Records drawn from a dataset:
::::

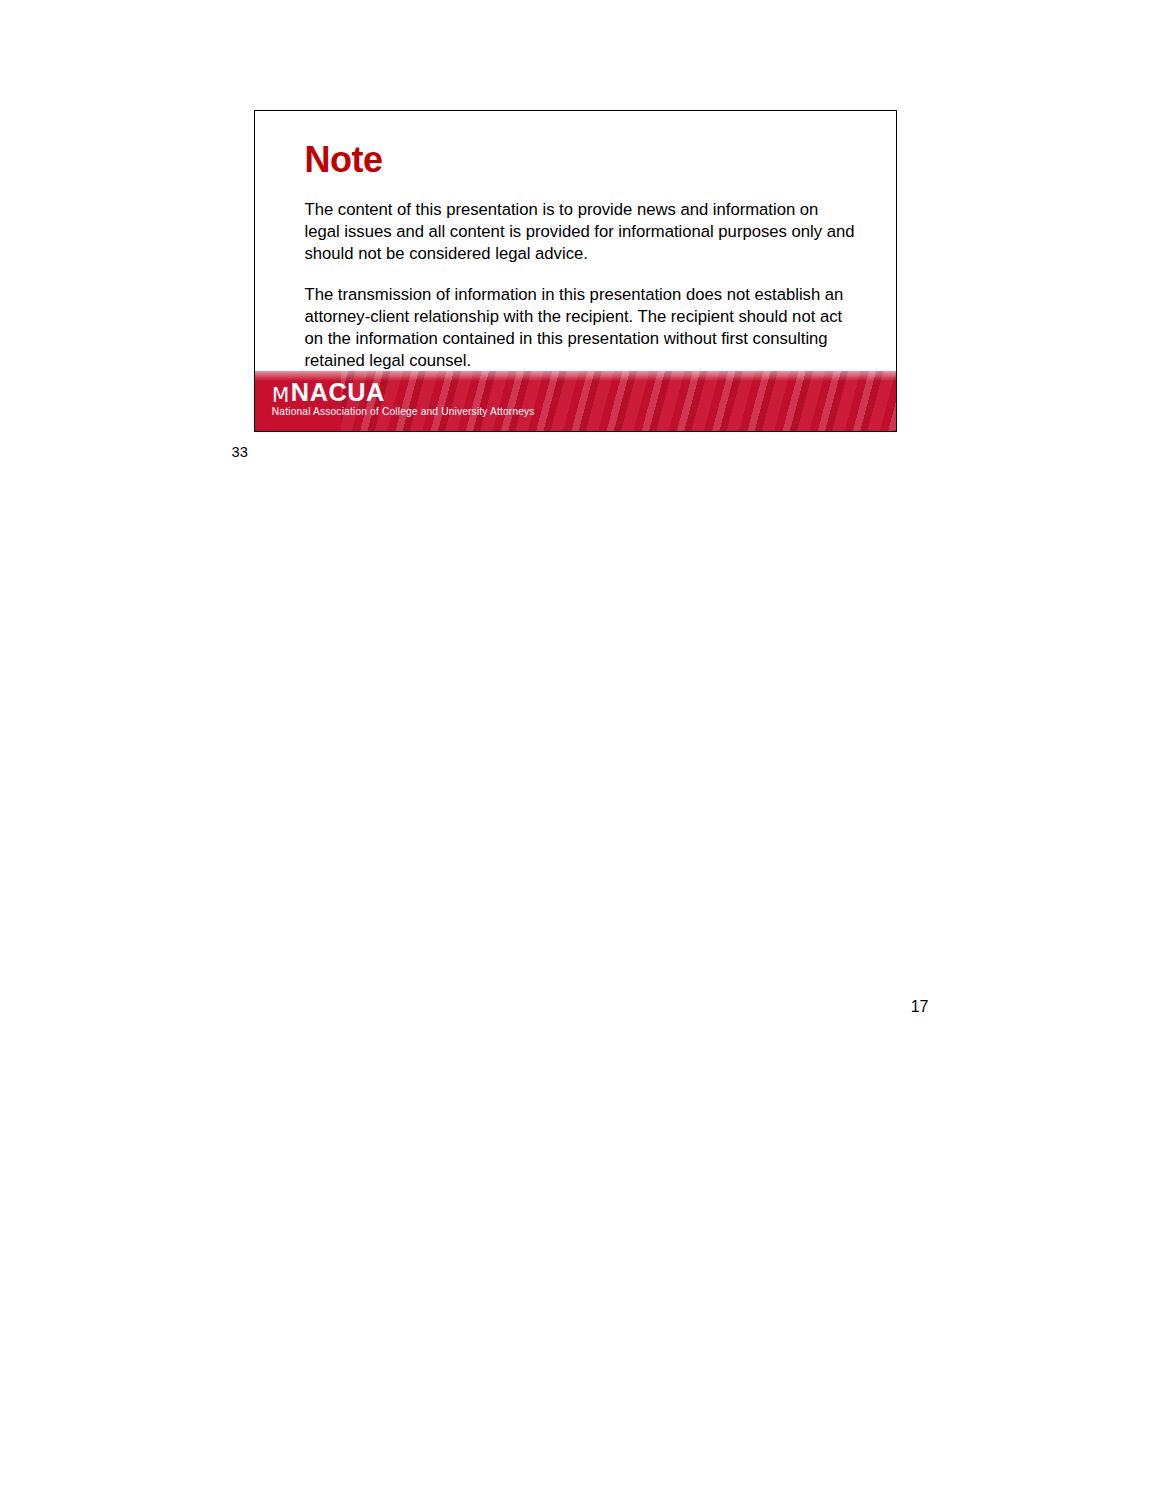Note
The content of this presentation is to provide news and information on legal issues and all content is provided for informational purposes only and should not be considered legal advice.
The transmission of information in this presentation does not establish an attorney-client relationship with the recipient. The recipient should not act on the information contained in this presentation without first consulting retained legal counsel.
If you desire legal advice for a particular situation, you should consult an attorney.
Ⅿ NACUA
National Association of College and University Attorneys
33
17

::::

- _TASK PROMPT_
Look through the records and gather every line containing "advice".

- _RESULT_
The content of this presentation is to provide news and information on legal issues and all content is provided for informational purposes only and should not be considered legal advice.
If you desire legal advice for a particular situation, you should consult an attorney.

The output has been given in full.